> _TASK INPUTS_
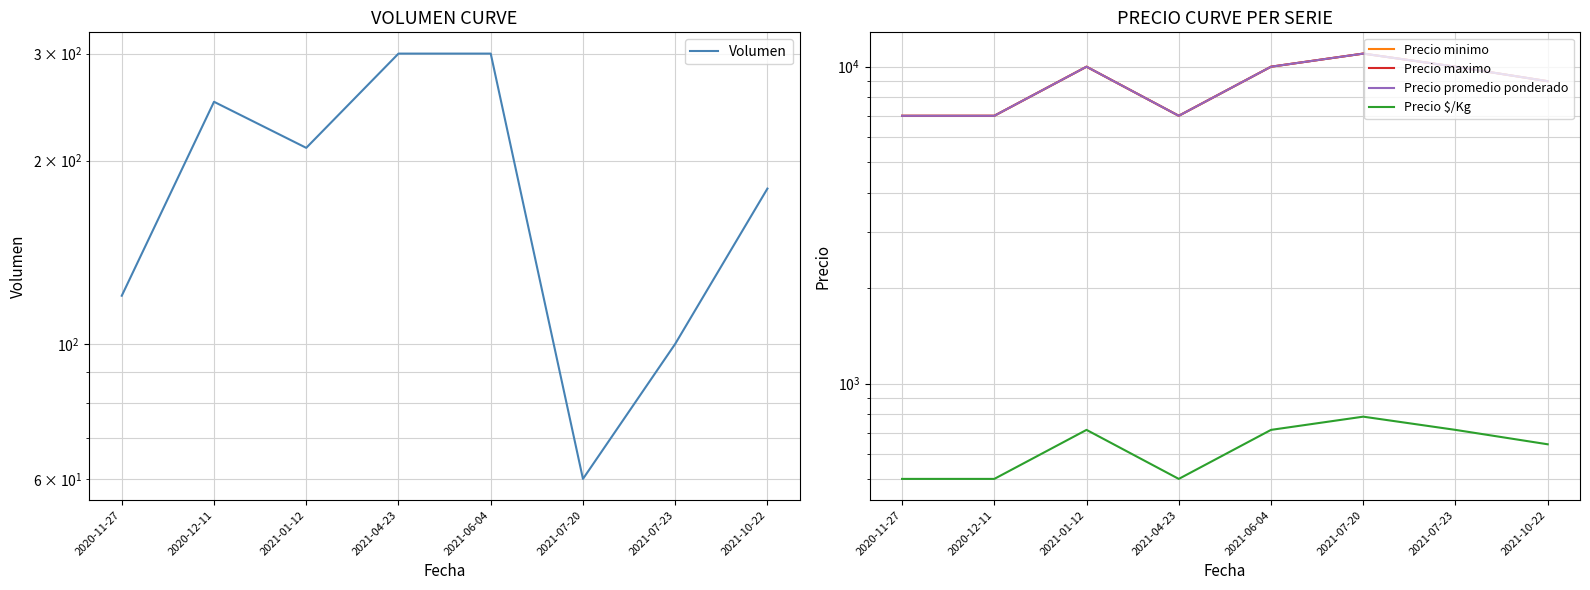

At which label does Precio $/Kg first exceed 714?

2021-07-20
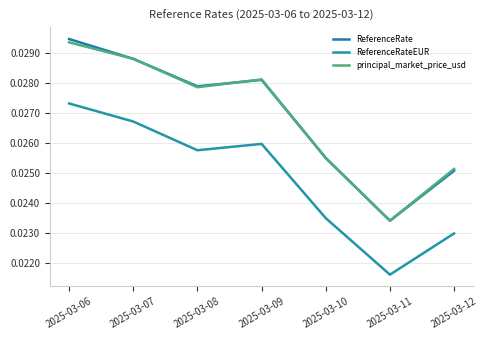

Count the number of categories in the chart.

7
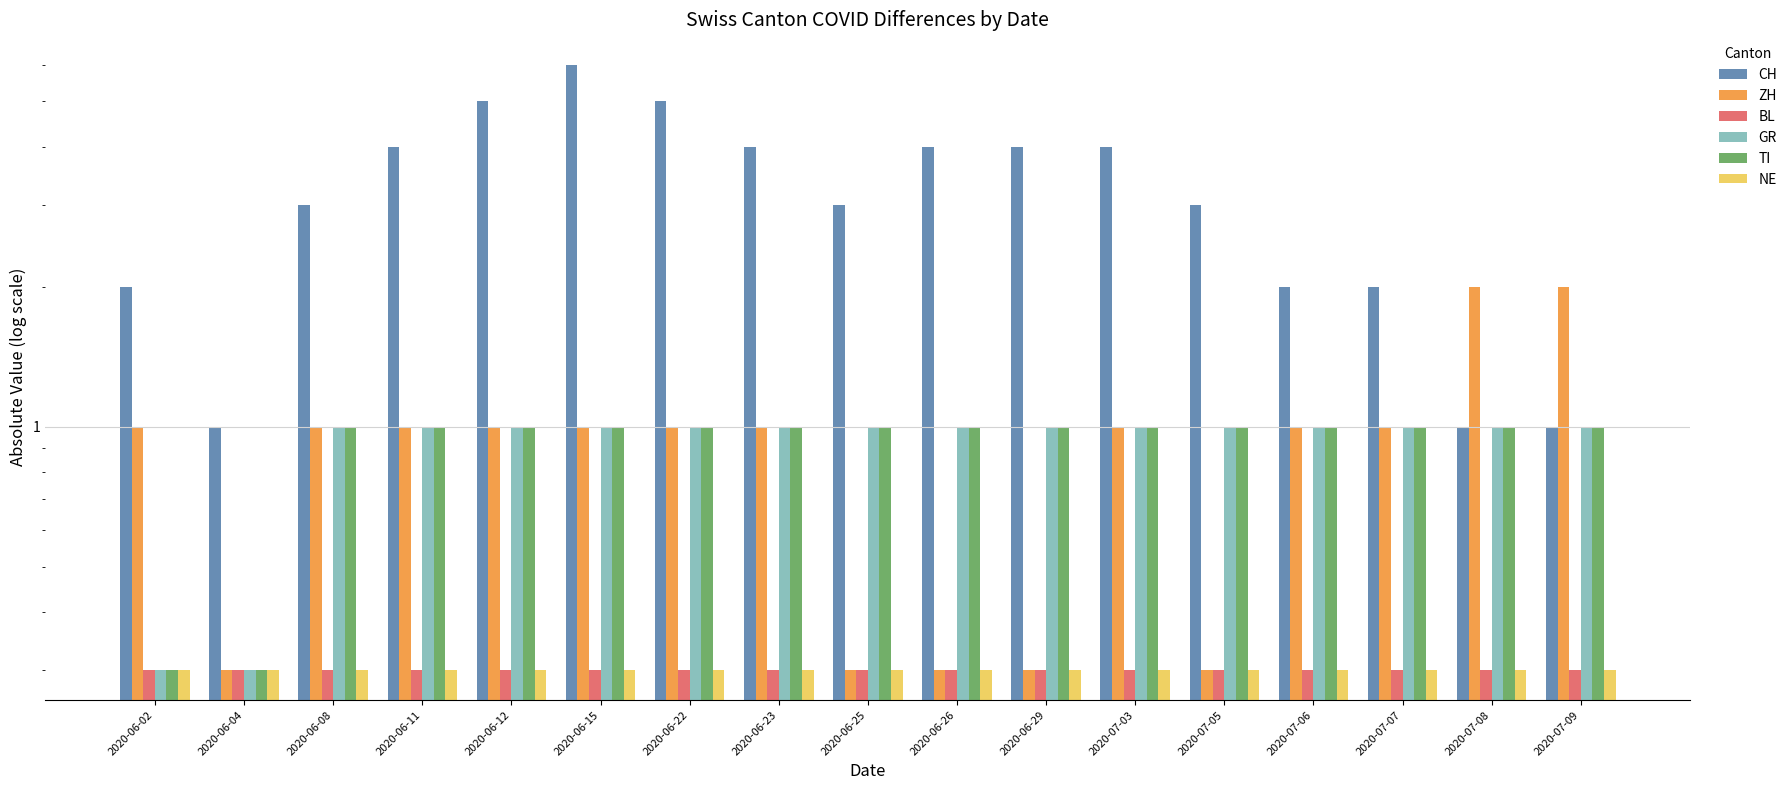

What is the total value across all series at 2020-06-25?

5.9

> _YOUR INSTRUCTIONS_
Format the lines above as a Markdown table with the columns "Row" and "Text", numbering each row and skipping blank lines. Leave the pictures out of the table.

> _REPLY_
| Row | Text |
|---|---|
| 1 | At which label does Precio $/Kg first exceed 714? |
| 2 | 2021-07-20 |
| 3 | Count the number of categories in the chart. |
| 4 | 7 |
| 5 | What is the total value across all series at 2020-06-25? |
| 6 | 5.9 |